- [Items from a dataset]:
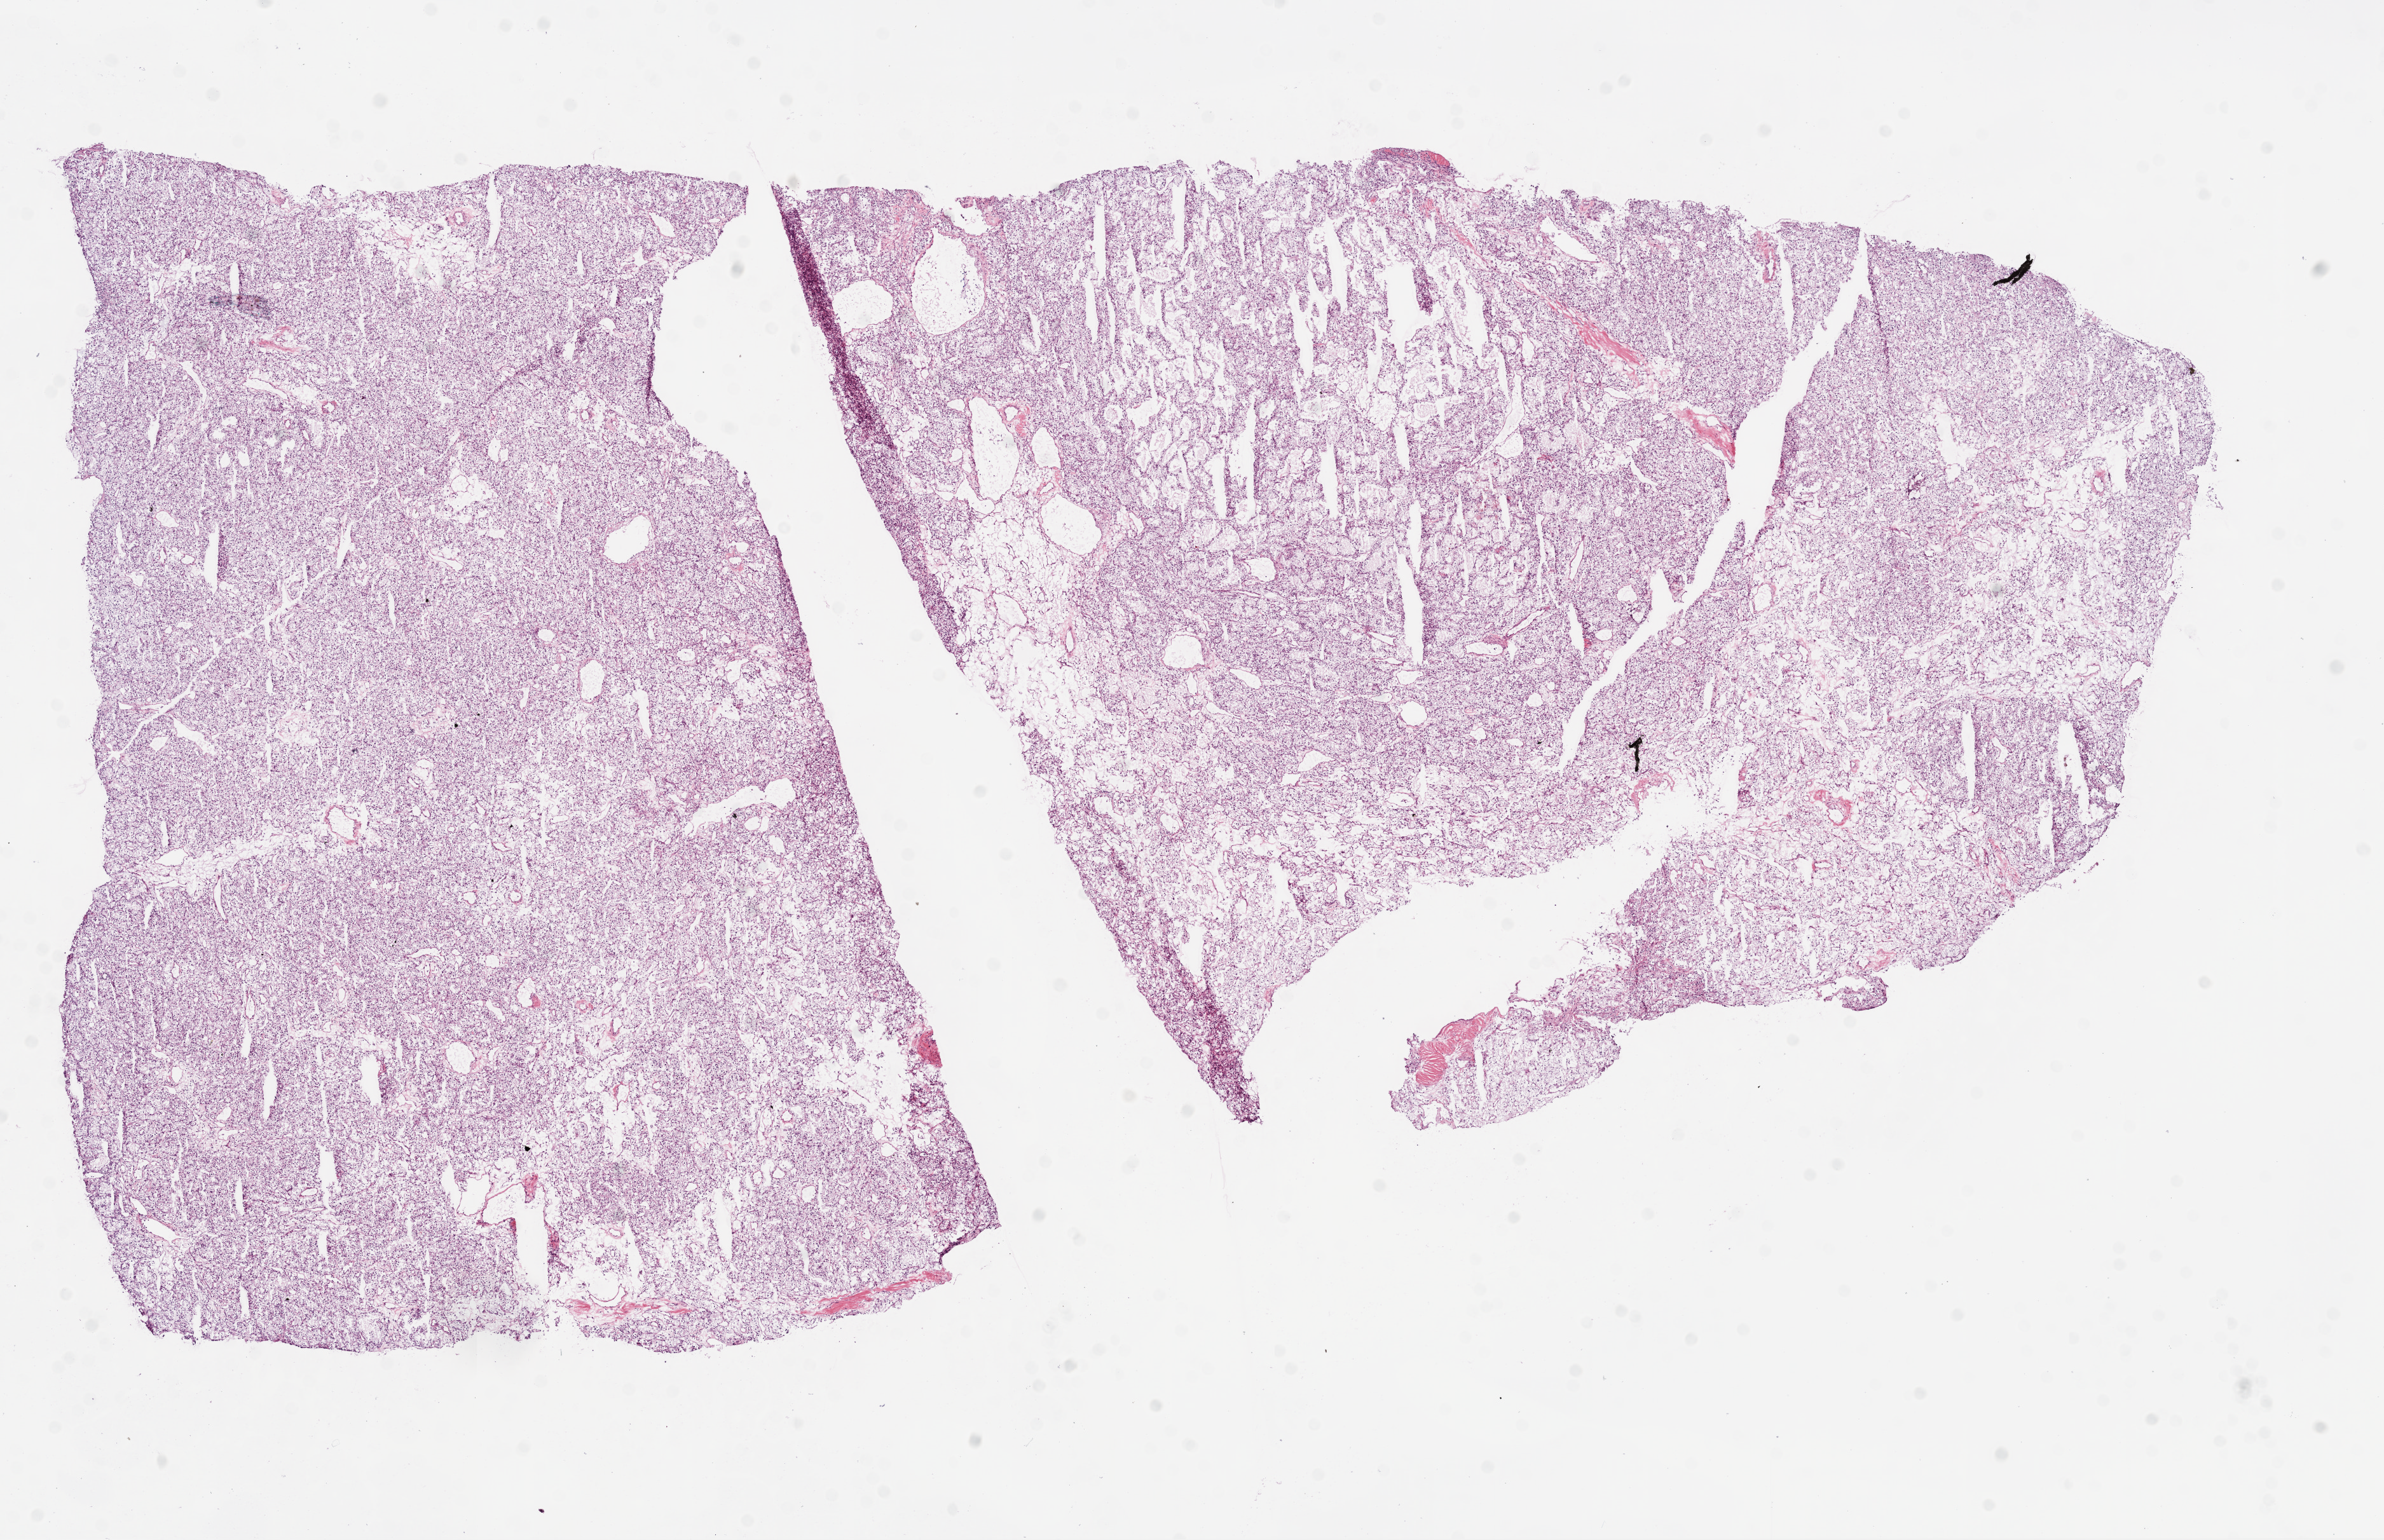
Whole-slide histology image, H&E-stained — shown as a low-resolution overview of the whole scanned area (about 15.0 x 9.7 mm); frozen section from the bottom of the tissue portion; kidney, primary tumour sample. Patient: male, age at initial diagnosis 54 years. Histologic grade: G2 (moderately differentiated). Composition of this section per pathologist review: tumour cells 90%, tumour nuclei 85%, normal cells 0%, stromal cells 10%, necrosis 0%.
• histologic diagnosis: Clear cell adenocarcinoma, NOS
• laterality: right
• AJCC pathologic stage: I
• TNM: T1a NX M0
---
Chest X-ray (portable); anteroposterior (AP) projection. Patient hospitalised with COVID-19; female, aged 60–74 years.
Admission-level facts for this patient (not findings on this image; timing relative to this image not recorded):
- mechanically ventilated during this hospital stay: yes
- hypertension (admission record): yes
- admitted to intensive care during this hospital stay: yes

- [GOAL OF THE EXERCISE]: Only one stretch of the data above is needed. Restate it word for word, from the line containing "Whole-slide histology image, H&E-stained" through the line containing "TNM: T1a NX M0", both ends included.

- [OUTPUT OF THE TASK]:
Whole-slide histology image, H&E-stained — shown as a low-resolution overview of the whole scanned area (about 15.0 x 9.7 mm); frozen section from the bottom of the tissue portion; kidney, primary tumour sample. Patient: male, age at initial diagnosis 54 years. Histologic grade: G2 (moderately differentiated). Composition of this section per pathologist review: tumour cells 90%, tumour nuclei 85%, normal cells 0%, stromal cells 10%, necrosis 0%.
• histologic diagnosis: Clear cell adenocarcinoma, NOS
• laterality: right
• AJCC pathologic stage: I
• TNM: T1a NX M0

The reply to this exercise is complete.